What you should do: Below are several records. Retype exactly those lines running from the one with "text_box [529, 1123, 765, 1363]" through the one with "Page size: 2000x1125.", end lines included, and no others.

══════

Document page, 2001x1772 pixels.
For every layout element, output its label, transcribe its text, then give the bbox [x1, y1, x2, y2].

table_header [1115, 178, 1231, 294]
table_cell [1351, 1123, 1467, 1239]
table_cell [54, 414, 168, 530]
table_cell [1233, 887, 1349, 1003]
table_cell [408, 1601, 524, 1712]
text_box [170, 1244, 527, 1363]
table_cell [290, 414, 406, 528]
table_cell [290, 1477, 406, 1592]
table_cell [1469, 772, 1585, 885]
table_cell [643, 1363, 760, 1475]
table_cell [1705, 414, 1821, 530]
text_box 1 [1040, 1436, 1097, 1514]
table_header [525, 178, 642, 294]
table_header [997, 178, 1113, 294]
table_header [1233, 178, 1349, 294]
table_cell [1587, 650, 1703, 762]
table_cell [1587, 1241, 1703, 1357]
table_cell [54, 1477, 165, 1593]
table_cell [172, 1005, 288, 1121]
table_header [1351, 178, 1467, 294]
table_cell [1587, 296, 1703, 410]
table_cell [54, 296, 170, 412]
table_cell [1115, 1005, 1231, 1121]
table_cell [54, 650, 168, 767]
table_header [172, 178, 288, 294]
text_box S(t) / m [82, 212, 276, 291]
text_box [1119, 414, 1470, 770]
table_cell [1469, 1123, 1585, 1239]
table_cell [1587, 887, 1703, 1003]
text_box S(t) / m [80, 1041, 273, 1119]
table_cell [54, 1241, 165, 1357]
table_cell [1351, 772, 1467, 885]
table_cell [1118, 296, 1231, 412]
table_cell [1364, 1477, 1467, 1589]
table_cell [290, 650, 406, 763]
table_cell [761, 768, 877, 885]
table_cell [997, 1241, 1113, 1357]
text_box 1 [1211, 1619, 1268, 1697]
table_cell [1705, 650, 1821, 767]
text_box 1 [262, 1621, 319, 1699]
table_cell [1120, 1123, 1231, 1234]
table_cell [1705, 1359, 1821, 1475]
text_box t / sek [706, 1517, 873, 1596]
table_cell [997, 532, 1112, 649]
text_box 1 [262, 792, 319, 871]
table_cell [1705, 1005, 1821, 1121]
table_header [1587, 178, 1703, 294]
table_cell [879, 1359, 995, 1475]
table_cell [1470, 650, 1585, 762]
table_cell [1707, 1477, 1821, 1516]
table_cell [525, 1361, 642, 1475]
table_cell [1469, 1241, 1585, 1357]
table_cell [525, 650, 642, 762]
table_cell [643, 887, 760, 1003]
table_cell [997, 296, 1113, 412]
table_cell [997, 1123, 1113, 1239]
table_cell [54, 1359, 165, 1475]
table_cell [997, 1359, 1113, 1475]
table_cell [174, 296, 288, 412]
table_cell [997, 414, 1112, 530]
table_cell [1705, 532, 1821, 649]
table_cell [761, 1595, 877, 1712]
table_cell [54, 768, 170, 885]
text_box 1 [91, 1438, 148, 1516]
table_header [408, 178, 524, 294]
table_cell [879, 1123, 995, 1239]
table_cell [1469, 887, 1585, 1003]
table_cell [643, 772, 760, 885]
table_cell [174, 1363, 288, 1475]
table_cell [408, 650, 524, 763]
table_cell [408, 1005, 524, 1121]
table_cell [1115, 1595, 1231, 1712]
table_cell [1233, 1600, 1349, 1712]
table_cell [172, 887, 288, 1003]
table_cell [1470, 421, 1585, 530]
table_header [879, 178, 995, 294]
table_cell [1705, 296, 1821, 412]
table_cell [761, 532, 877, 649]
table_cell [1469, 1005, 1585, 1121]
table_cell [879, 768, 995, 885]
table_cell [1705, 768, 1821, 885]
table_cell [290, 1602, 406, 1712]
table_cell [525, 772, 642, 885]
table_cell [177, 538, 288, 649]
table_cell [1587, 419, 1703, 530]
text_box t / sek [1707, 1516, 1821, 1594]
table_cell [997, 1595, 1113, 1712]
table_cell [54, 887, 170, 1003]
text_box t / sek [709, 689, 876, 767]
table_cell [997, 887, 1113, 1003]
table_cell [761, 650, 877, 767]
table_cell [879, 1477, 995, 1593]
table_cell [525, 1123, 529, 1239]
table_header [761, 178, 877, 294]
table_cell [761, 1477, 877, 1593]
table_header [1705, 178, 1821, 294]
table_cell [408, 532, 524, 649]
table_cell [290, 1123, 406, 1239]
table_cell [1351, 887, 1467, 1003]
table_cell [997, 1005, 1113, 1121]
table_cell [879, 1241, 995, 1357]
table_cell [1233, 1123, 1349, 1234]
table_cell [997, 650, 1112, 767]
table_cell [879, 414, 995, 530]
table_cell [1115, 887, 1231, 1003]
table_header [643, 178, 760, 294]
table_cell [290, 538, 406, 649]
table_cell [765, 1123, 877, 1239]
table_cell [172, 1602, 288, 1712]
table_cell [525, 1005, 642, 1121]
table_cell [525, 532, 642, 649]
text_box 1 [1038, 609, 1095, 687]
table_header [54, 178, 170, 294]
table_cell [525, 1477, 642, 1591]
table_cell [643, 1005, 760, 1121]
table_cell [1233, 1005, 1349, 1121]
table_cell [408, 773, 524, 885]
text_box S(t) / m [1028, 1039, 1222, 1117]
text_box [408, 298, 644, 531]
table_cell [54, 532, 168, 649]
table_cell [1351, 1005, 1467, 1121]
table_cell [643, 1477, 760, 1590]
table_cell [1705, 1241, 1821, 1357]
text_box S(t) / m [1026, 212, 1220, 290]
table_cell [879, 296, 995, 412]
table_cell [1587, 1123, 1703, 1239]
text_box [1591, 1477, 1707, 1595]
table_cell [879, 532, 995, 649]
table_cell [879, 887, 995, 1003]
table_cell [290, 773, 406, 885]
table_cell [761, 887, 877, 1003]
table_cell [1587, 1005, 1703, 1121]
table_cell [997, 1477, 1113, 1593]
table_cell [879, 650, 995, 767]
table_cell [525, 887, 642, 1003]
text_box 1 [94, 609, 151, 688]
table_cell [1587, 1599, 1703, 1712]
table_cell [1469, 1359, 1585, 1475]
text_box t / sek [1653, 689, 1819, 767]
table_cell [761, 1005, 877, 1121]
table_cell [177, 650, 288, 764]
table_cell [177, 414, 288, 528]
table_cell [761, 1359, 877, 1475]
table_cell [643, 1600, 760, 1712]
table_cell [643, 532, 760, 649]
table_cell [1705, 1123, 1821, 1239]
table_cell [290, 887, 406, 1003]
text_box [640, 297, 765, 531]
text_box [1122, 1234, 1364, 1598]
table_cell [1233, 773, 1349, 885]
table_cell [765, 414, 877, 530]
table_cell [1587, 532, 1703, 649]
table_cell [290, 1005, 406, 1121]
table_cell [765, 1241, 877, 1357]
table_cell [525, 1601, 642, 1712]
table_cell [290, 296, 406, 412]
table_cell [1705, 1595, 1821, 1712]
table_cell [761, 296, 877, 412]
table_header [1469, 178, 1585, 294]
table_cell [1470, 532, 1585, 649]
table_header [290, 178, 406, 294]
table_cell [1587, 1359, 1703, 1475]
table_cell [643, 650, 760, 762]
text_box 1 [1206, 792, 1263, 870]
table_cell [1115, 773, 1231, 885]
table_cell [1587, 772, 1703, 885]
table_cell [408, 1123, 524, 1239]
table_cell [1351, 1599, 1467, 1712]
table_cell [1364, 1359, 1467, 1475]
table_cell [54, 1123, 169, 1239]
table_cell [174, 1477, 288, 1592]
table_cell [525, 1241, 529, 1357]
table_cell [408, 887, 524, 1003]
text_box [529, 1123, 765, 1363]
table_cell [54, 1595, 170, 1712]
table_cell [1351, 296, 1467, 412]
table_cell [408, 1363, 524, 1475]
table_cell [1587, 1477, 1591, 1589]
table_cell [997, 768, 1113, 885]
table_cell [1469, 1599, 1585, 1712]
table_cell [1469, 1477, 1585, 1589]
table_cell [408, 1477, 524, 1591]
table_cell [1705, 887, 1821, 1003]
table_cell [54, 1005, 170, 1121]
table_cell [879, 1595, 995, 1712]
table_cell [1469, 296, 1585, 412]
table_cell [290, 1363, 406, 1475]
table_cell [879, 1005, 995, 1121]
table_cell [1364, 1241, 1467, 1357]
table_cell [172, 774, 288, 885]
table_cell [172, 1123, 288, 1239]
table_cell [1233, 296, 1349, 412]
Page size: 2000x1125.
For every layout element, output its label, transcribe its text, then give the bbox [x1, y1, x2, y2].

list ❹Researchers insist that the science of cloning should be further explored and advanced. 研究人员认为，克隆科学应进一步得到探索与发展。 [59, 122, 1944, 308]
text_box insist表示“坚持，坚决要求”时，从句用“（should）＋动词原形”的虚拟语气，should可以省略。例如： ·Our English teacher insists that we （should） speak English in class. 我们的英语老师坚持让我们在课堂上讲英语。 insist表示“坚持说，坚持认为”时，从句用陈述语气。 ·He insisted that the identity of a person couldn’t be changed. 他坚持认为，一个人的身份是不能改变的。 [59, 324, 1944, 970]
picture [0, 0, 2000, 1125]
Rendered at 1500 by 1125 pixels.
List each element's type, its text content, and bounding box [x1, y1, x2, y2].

══════

Solution to this problem:
text_box [529, 1123, 765, 1363]
table_cell [54, 1595, 170, 1712]
table_cell [1351, 296, 1467, 412]
table_cell [408, 1363, 524, 1475]
table_cell [1587, 1477, 1591, 1589]
table_cell [997, 768, 1113, 885]
table_cell [1469, 1599, 1585, 1712]
table_cell [1469, 1477, 1585, 1589]
table_cell [408, 1477, 524, 1591]
table_cell [1705, 887, 1821, 1003]
table_cell [54, 1005, 170, 1121]
table_cell [879, 1595, 995, 1712]
table_cell [1469, 296, 1585, 412]
table_cell [290, 1363, 406, 1475]
table_cell [879, 1005, 995, 1121]
table_cell [1364, 1241, 1467, 1357]
table_cell [172, 774, 288, 885]
table_cell [172, 1123, 288, 1239]
table_cell [1233, 296, 1349, 412]
Page size: 2000x1125.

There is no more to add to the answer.